ASSIGNMENT: Tell how many lines of the entries below include the string "diciembre". Respond with the number alone.

INPUT DATA:
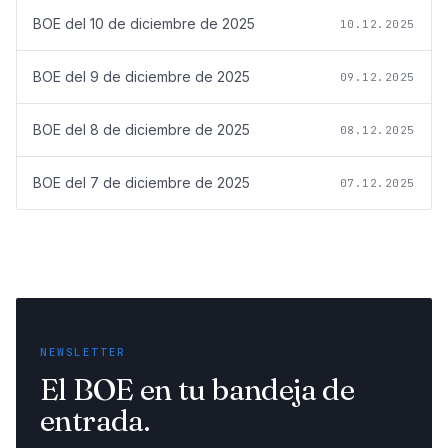
BOE del
10 de diciembre de 2025
10.12.2025
BOE del
9 de diciembre de 2025
09.12.2025
BOE del
8 de diciembre de 2025
08.12.2025
BOE del
7 de diciembre de 2025
07.12.2025
NEWSLETTER
El BOE en tu bandeja de
entrada.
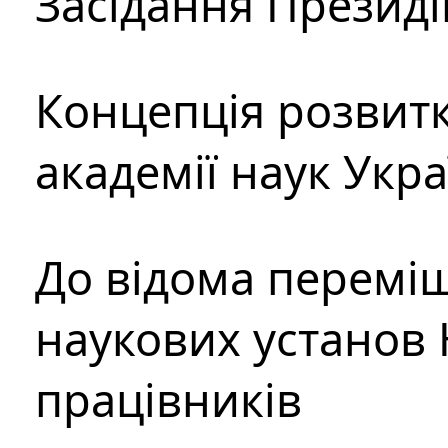
Засідання Президі
Концепція розвитк
академії наук Укр
До відома перемі
наукових установ 
працівників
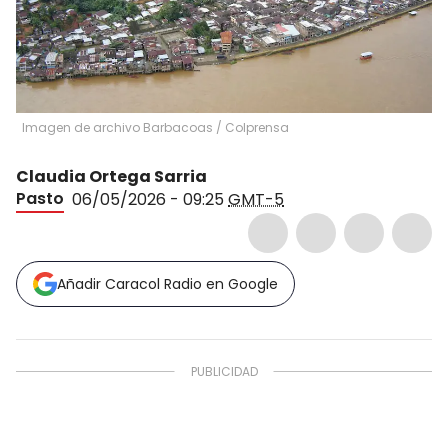
Imagen de archivo Barbacoas
/
Colprensa
Claudia Ortega Sarria
Pasto
06/05/2026 - 09:25
GMT-5
Añadir Caracol Radio en Google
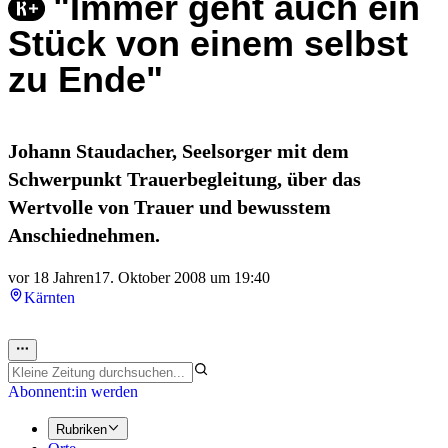
"Immer geht auch ein
Stück von einem selbst
zu Ende"
Johann Staudacher, Seelsorger mit dem
Schwerpunkt Trauerbegleitung, über das
Wertvolle von Trauer und bewusstem
Anschiednehmen.
vor 18 Jahren
17. Oktober 2008 um 19:40
Kärnten
Abonnent:in werden
Rubriken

OUTPUT OF THE EXERCISE: 4